This repository contains a curated collection of end-to-end Machine Learning and Data Engineering projects that demonstrate my experience in building scalable, reproducible, and production-style ML systems.
The projects emphasize:
- Practical machine learning algorithms
- Data preprocessing and feature engineering
- Model evaluation using appropriate metrics
- Clean software engineering practices
- Real-world datasets and problem statements
Each project is organized as an independent, runnable module with its own documentation and scripts.
Folder: personalized-recsys/
A Netflix-style hybrid recommendation system that combines:
- Collaborative Filtering (Matrix Factorization using SVD)
- Content-Based Filtering (TF-IDF on movie metadata)
- Hybrid ranking with cold-start handling
Key Highlights
- End-to-end ML pipeline (data ingestion → training → evaluation)

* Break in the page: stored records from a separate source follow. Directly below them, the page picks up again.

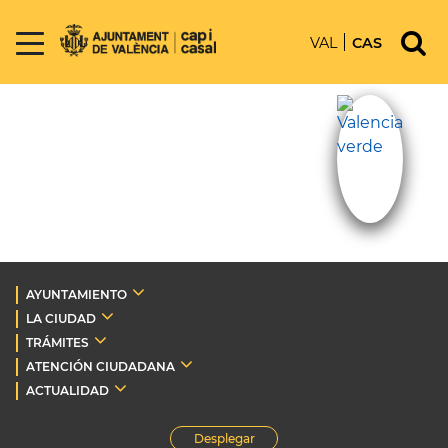
VAL
CAS
AYUNTAMIENTO
LA CIUDAD
TRÁMITES
ATENCIÓN CIUDADANA
ACTUALIDAD
Desplegar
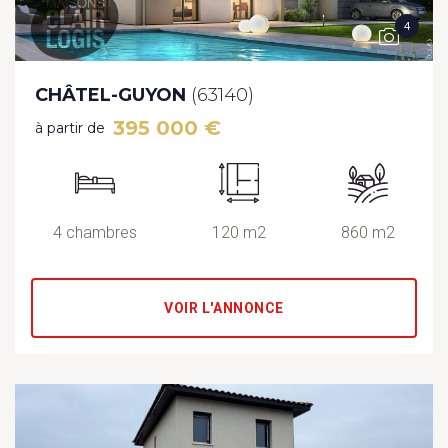
4
CHÂTEL-GUYON
(63140)
395 000 €
à partir de
4 chambres
120 m2
860 m2
VOIR L'ANNONCE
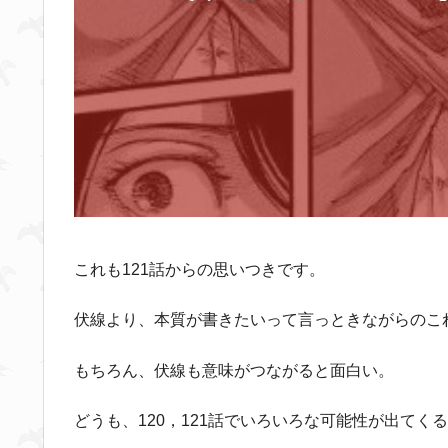
これも121話からの思いつきです。
伏線より、本質が書きたいって言っときながらのこれ
もちろん、伏線も意味がつながると面白い。
どうも、120，121話でいろいろな可能性が出て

- Offline ranking metrics: Precision@K, Recall@K, NDCG@K, MAP@K
- Modular, production-style Python codebase
- Demo script to inspect real recommendations
- Built using MovieLens 1M dataset
➡️ See personalized-recsys/README.md for full details.
- Languages: Python
- ML & Data: NumPy, Pandas, Scikit-learn
- Evaluation: Ranking-based metrics
- Engineering: Modular code, configuration-driven pipelines, Git
- Datasets: MovieLens (GroupLens)
This repository serves as:
- A technical portfolio for Machine Learning / Data Engineering internships
- A demonstration of problem-solving and system design
- A foundation for experimenting with scalable ML systems
Future projects will extend into:
- Distributed systems (Spark, Kafka)
- Graph-based ML (Neo4j)
- Advanced ML models and pipelines
Uttam
Master’s Student – Data Science (Computing and Decision Analytics)
Actively seeking Machine Learning Engineer and Data Engineering Intern roles.
- Large datasets and trained models are excluded from version control.
- Each project is self-contained and reproducible.